(ANTIMEDIA) A nun named Kosaka Kumiko was arrested and charged at the start of May on suspicion of helping priests sexually abuse children at the Antonio Provolo Institute, a school that caters to the hearing impaired in Argentina, authorities said. Kumiko has also been charged with physically abusing the students herself.
The students in the school would call her the “bad nun,” as she was supposed to be taking care of them but would often send them into rooms to be sexually abused by priests. Other allegations claim she committed abuse herself and forced the children to watch pornography.
According to Argentine news reports, as analyzed by the Washington Post, a five-year-old girl was forced to wear a diaper in class to conceal the bleeding that resulted from sexual abuse at the hands of a priest.
The school has “a little chapel with an image of the Virgin and some chairs where the kids would get confession and receive the communion. That’s where some of the acts were happening,” former lead prosecutor Fabrizio Sidoti told the Associated Press.

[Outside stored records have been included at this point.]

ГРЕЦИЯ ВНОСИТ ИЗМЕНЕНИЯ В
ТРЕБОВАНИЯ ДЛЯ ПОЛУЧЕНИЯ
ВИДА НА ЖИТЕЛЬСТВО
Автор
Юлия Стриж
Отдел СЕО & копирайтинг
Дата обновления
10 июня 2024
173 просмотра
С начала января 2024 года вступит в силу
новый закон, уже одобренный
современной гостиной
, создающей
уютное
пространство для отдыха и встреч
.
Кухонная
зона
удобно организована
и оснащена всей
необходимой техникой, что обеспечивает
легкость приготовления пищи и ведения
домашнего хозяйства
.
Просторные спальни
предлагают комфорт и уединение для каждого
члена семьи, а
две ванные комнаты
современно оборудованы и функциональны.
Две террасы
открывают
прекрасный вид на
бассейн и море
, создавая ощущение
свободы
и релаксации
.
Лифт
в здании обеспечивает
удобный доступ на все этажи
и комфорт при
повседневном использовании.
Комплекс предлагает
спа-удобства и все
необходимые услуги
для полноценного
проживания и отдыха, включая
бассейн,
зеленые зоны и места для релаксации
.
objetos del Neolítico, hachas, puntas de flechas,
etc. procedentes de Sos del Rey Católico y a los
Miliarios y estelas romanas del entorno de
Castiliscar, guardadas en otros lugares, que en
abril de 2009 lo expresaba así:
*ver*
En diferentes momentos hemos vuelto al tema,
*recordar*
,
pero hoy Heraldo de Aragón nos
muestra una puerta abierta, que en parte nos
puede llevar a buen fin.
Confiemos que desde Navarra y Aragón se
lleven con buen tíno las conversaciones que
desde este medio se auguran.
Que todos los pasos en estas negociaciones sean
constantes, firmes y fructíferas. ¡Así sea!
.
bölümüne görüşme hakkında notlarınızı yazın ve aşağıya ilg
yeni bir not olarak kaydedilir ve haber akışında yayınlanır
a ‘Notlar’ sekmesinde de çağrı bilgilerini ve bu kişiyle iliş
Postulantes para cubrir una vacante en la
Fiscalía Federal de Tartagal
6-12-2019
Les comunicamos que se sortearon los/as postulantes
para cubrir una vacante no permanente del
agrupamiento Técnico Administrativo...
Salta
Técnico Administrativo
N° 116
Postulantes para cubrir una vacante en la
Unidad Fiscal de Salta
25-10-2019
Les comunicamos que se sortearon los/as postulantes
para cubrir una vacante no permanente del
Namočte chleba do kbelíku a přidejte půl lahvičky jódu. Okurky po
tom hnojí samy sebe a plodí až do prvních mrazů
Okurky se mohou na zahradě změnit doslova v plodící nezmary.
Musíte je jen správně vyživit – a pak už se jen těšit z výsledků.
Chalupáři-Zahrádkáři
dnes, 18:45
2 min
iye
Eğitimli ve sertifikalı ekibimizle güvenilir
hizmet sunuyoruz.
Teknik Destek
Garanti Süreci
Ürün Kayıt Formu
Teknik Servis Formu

The allegations are just the latest in a trove of sexual abuse scandals that have plagued the Catholic Church across the globe.

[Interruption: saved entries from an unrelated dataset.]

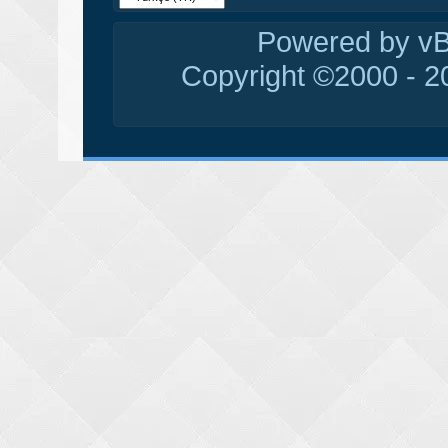
Powered by vBu
Copyright ©2000 - 20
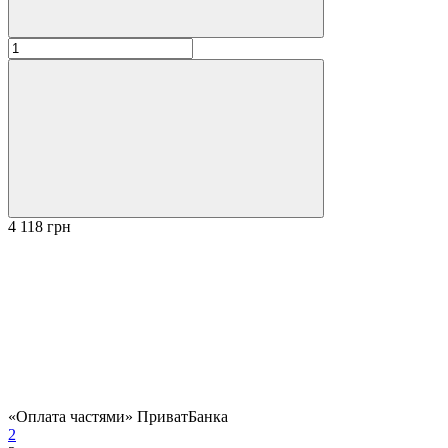
4 118 грн
«Оплата частями» ПриватБанка
2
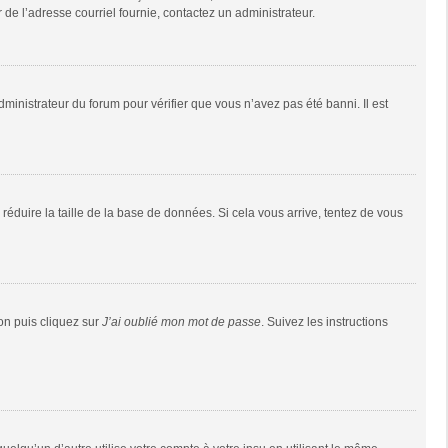
r de l’adresse courriel fournie, contactez un administrateur.
dministrateur du forum pour vérifier que vous n’avez pas été banni. Il est
réduire la taille de la base de données. Si cela vous arrive, tentez de vous
ion puis cliquez sur
J’ai oublié mon mot de passe
. Suivez les instructions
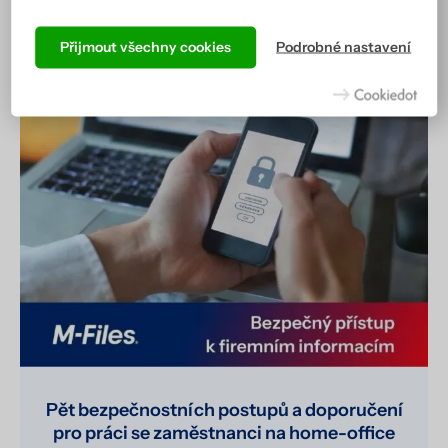
Podle cookies vás náš web totiž pozná a zobrazí se vám tak,
Číst více
jak jste zvyklí, a hlavně tak, aby všechno správně fungovalo.
Přijmout všechny cookies
Podrobné nastavení
Více informací včetně přehledu všech cookies získáte na
stránce zásad ochrany osobních údajů
.
Pět bezpečnostních postupů a doporučení
pro práci se zaměstnanci na home-office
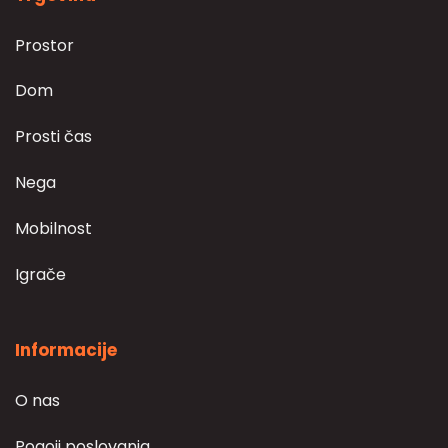
Prostor
Dom
Prosti čas
Nega
Mobilnost
Igrače
Informacije
O nas
Pogoji poslovanja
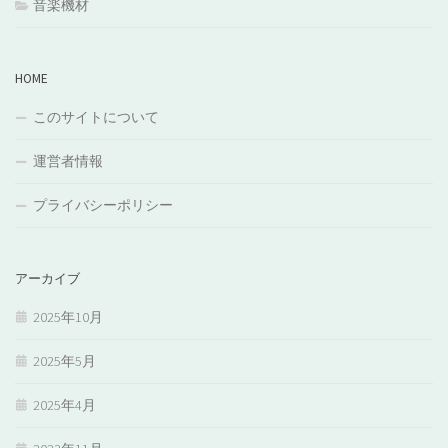
音楽機材
HOME
このサイトについて
運営者情報
プライバシーポリシー
アーカイブ
2025年10月
2025年5月
2025年4月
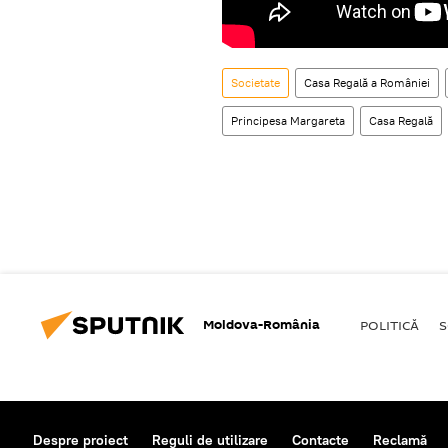
Societate
Casa Regală a României
Principesa Margareta
Casa Regală
Moldova-România
POLITICĂ
S
Despre proiect
Reguli de utilizare
Contacte
Reclamă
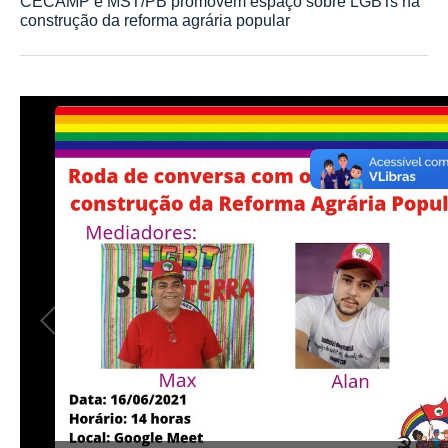
CECAMP e MST/PB promovem espaço sobre LGBTs na
construção da reforma agrária popular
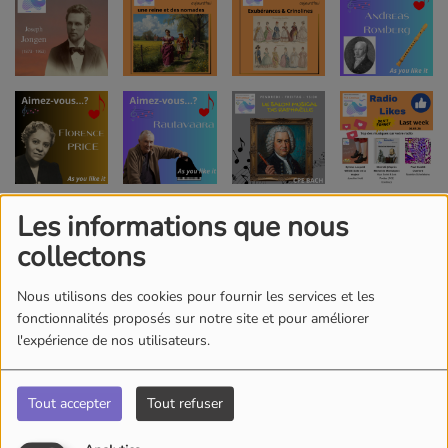
Les informations que nous
collectons
Nous utilisons des cookies pour fournir les services et les
fonctionnalités proposés sur notre site et pour améliorer
l'expérience de nos utilisateurs.
Tout accepter
Tout refuser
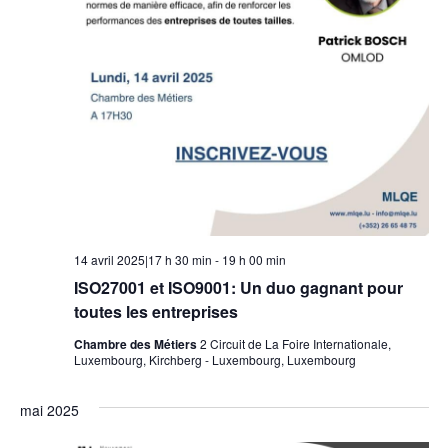
14 avril 2025|17 h 30 min
-
19 h 00 min
ISO27001 et ISO9001: Un duo gagnant pour
toutes les entreprises
Chambre des Métiers
2 Circuit de La Foire Internationale,
Luxembourg, Kirchberg - Luxembourg, Luxembourg
mai 2025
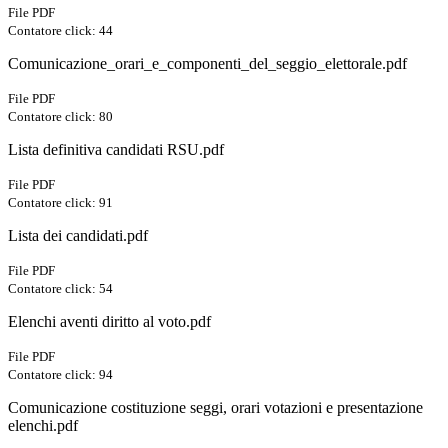
File PDF
Contatore click: 44
Comunicazione_orari_e_componenti_del_seggio_elettorale.pdf
File PDF
Contatore click: 80
Lista definitiva candidati RSU.pdf
File PDF
Contatore click: 91
Lista dei candidati.pdf
File PDF
Contatore click: 54
Elenchi aventi diritto al voto.pdf
File PDF
Contatore click: 94
Comunicazione costituzione seggi, orari votazioni e presentazione
elenchi.pdf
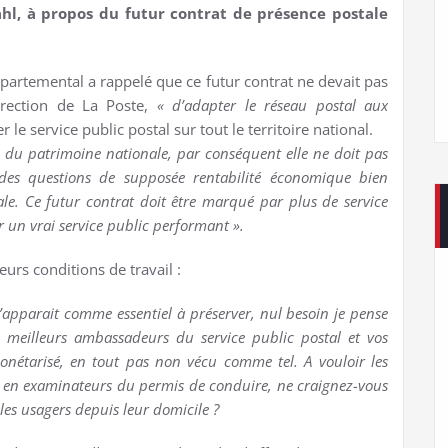
ahl, à propos du futur contrat de présence postale
épartemental a rappelé que ce futur contrat ne devait pas
irection de La Poste,
« d’adapter le réseau postal aux
r le service public postal sur tout le territoire national.
e du patrimoine nationale, par conséquent elle ne doit pas
des questions de supposée rentabilité économique bien
étale. Ce futur contrat doit être marqué par plus de service
 un vrai service public performant ».
eurs conditions de travail :
m’apparait comme essentiel à préserver, nul besoin je pense
s meilleurs ambassadeurs du service public postal et vos
onétarisé, en tout pas non vécu comme tel. A vouloir les
, en examinateurs du permis de conduire, ne craignez-vous
 les usagers depuis leur domicile ?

After a month of being a fugitive, Kumiko sat through a nearly nine-hour hearing before a judge, according to La Nacion. Inside the courtroom, she wore her habit and a bulletproof vest while denying all the accusations.
According to Argentine news outlet Clarín, prosecutors allege Kumiko targeted the most vulnerable children and covered up abuse by her superiors. As noted by the Washington Post, because the other children were deaf, only the abusers could hear their victims cry.

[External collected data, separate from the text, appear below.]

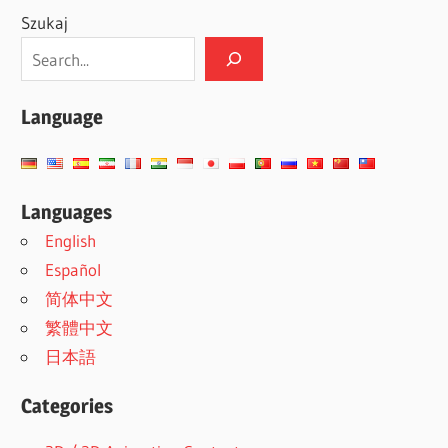
Szukaj
Language
Languages
English
Español
简体中文
繁體中文
日本語
Categories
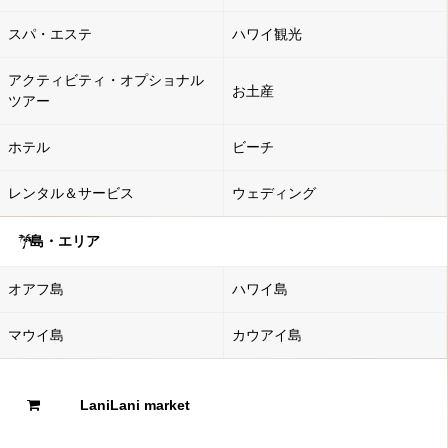
スパ・エステ
ハワイ観光
アクティビティ・オプショナル
お土産
ツアー
ホテル
ビーチ
レンタル＆サービス
ウェディング
島・エリア
オアフ島
ハワイ島
マウイ島
カウアイ島
LaniLani market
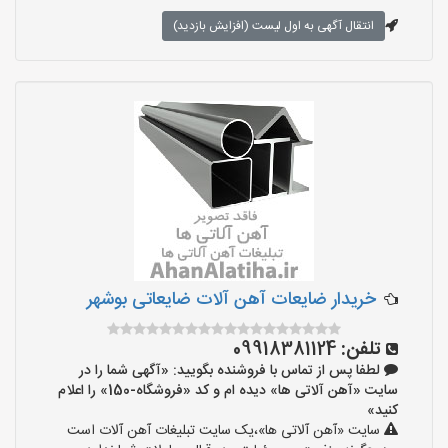
انتقال آگهی به اول لیست (افزایش بازدید)
خریدار ضایعات آهن آلات ضایعاتی بوشهر
تلفن:
09918381124
لطفا پس از تماس با فروشنده بگویید: «آگهی شما را در
سایت «آهن آلاتی ها» دیده ام و کد «فروشگاه-150» را اعلام
کنید»
سایت «آهن آلاتی ها»،یک سایت تبلیغات آهن آلات است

Unsurprisingly, dozens of students from Italy’s branch of the Provolo Institute had similar stories of sexual abuse. Some victims accuse a priest named Rev. Nicola Corradi, the same priest currently being charged in Argentina, according to the Associated Press.
Despite receiving a letter in 2014 regarding Corradi, the Vatican took no action. The Vatican declined to comment on Corradi’s eventual arrest.
The Washington Post noted that Pope Francis wanted to assure the victims that the church took measures to protect children and prevent sexual abuse. These assurances are, in reality, empty and devoid of veracity.
“No other pope has spoken as passionately about the evil of child sex abuse as Francis. No other pope has invoked ‘zero tolerance’ as often. No other pope has promised accountability of church superiors,” said Anne Barrett Doyle, co-director of Bishop Accountability, an online resource focused on clerical abuse, as reported by AP. “In light of the crimes against the helpless children in Mendoza, the pope’s assurances seem empty indeed.”
In an apparent attempt to completely undermine the real suffering of the victims, Kumiko said the allegations are nothing more than a “strategy of the victim’s families to get money.”
According to Prensa Libre, lawyers called Kumiko “the demon with the face of a woman” – a title that seems aptly fitting.